In Victorian style marmalade, whole oranges are boiled in water for several hours. Due to my cribbed notes I was unsure as to what the goal of this step was. Since then I have read that the oranges should be easily pierced with a skewer and express a type of 'deflation' and that the peels should be thoroughly cooked. The next step is to cut the peel into pieces according to personal preference (I lazily cut my peels into huge pieces). The peel is then boiled with sugar, water, and a jelly bag filled with the pith, seeds, and membranes of the orange) until it passes the standard jell test. To acheive a nice suspension of the peels, the mixture is allowed to stand for 15 minutes and then processed - my peels were too thick to suspend!

Victorian Style Orange Marmalade
9 Seville Oranges
4 cups sugar
2 cups water

Cover oranges with water and boil for two hours or until 'deflated'. Discard water and cool oranges. Cut oranges in half. Strain pulp and reserve liquid. 
Cut peels into matchsticks. 
Combine reserved liquid with sugar and water. Add jelly bag filled with pith, pulp and membranes of oranges.
Boil until mixture passes jell test. 
To achieve suspension, let mixture cool for 5-15 minutes. Then process in water bath for 15-20 minutes. 
Makes 6 500 mL jars.    

Tasting Notes: I actually enjoy the largeness of the pieces of peel, however several jars did not have enough 'jell' around the peel. So next year I will increase the amount of water and sugar by one cup each. 

This project was inspired by my 2013 Culinary Goals

Do you have an itch to make Seville Orange marmalade? Sadly, the oranges are only in season during January and February but...
this post on Spicy Seville marmalade will keep you inspired while this article on the history of marmalade will give you something to read while you wait until next year.    


Wednesday, April 3, 2013

My Vintage Kitchen: Deluxe Dial-O-Matic Food Cutter

What is it? Chop-o-matic's fabulous new mate Deluxe Dial-O-Matic Food Cutter
Where did I get it? I snatched this up as I adore vintage goods in original packaging. This was made in 1959 and originally cost $1.oo. I paid $1.5o for it and almost had a heartattack when my sister pulled off the price tag - as I did not want the original packaging to be harmed. 
Do I use it? This device works to make ripple cut vegetables but the waffle feature does not work. It is also missing a few blades. I do not use it regularly as I have a simple knife which makes ripple cut vegetables much faster and easier. 

Monday, April 1, 2013

Trying: Fresh Turmeric

Fresh turmeric is one of those things that I've heard about for years but had never tried. A mad dash to finish up our Indie Coffee Passport before the 31 March deadline had us running, in a caffeine frenzy, all over the city. We ended up on Gerrard Street. Gerrard Street is synonymous with 'Little India' here in Toronto. My husband remembers making the trek in from Scarborough to visit this strip of the city when he was a child. I first visited 7 years ago when I was new to Toronto and haven't been back since. Gerrard Street is slowly disappearing as a haven for recently immigrated Indians but it is changing and growing and will soon be something else entirely. 

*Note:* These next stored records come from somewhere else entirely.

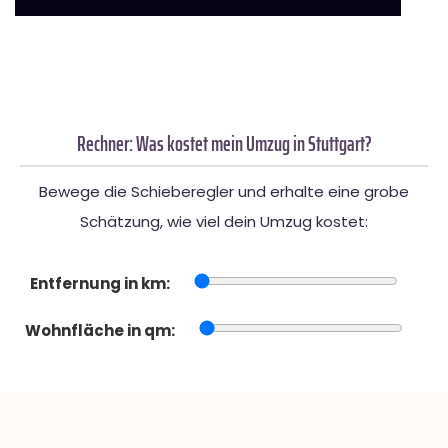
Rechner: Was kostet mein Umzug in Stuttgart?
Bewege die Schieberegler und erhalte eine grobe
Schätzung, wie viel dein Umzug kostet:
Entfernung in km:
Wohnfläche in qm: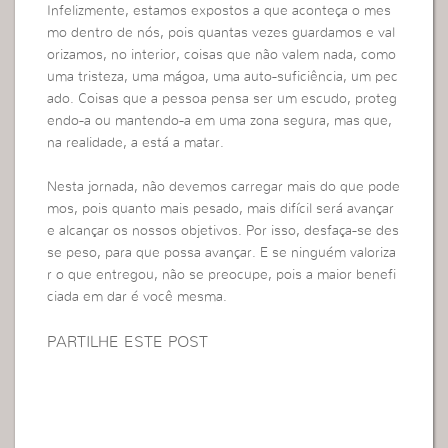
Infelizmente, estamos expostos a que aconteça o mes
mo dentro de nós, pois quantas vezes guardamos e val
orizamos, no interior, coisas que não valem nada, como
uma tristeza, uma mágoa, uma auto-suficiência, um pec
ado. Coisas que a pessoa pensa ser um escudo, proteg
endo-a ou mantendo-a em uma zona segura, mas que,
na realidade, a está a matar.
Nesta jornada, não devemos carregar mais do que pode
mos, pois quanto mais pesado, mais difícil será avançar
e alcançar os nossos objetivos. Por isso, desfaça-se des
se peso, para que possa avançar. E se ninguém valoriza
r o que entregou, não se preocupe, pois a maior benefi
ciada em dar é você mesma.
PARTILHE ESTE POST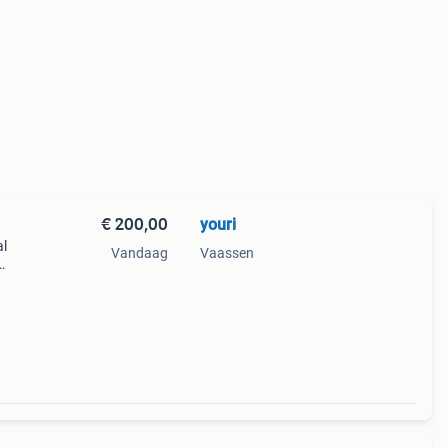
€ 200,00
youri
al
Vandaag
Vaassen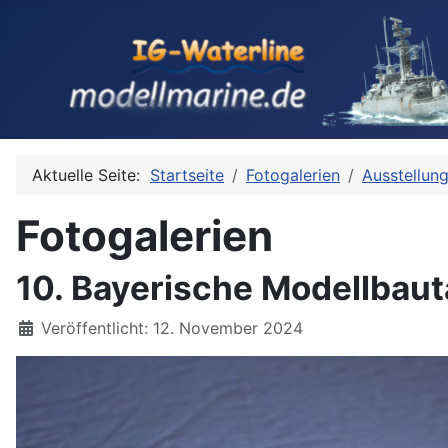
Aktuelle Seite:
Startseite
Fotogalerien
Ausstellun
Fotogalerien
10. Bayerische Modellbau
Details
Veröffentlicht: 12. November 2024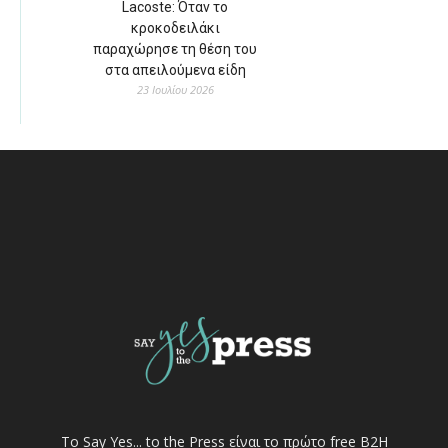
Lacoste: Όταν το
κροκοδειλάκι
παραχώρησε τη θέση του
στα απειλούμενα είδη
23 Ιουλίου 2026
Το Say Yes... to the Press είναι το πρώτο free Β2Η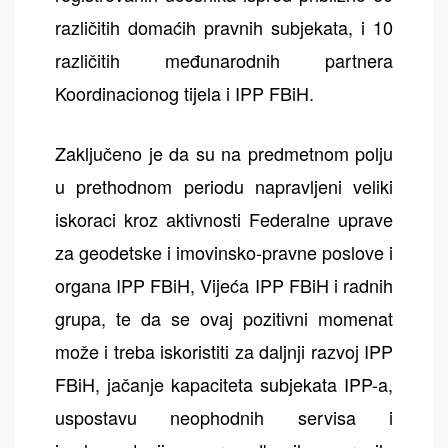
različitih domaćih pravnih subjekata, i 10
različitih međunarodnih partnera
Koordinacionog tijela i IPP FBiH.
Zaključeno je da su na predmetnom polju
u prethodnom periodu napravljeni veliki
iskoraci kroz aktivnosti Federalne uprave
za geodetske i imovinsko-pravne poslove i
organa IPP FBiH, Vijeća IPP FBiH i radnih
grupa, te da se ovaj pozitivni momenat
može i treba iskoristiti za daljnji razvoj IPP
FBiH, jačanje kapaciteta subjekata IPP-a,
uspostavu neophodnih servisa i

Gerrard Street still has an Indian influence though. I saw these lovely little roots outside a small shop. It looks like a cross between ginger and Jerusalem artichokes. I was almost convinced that it was turmeric but asked the shop keeper to make sure. These roots were labeled 'Haldi' and were 3.99/lb. I do not really have a plan for them so I only bought 0.55 cents worth! I think I will just use them with ginger and onions in a stirfry!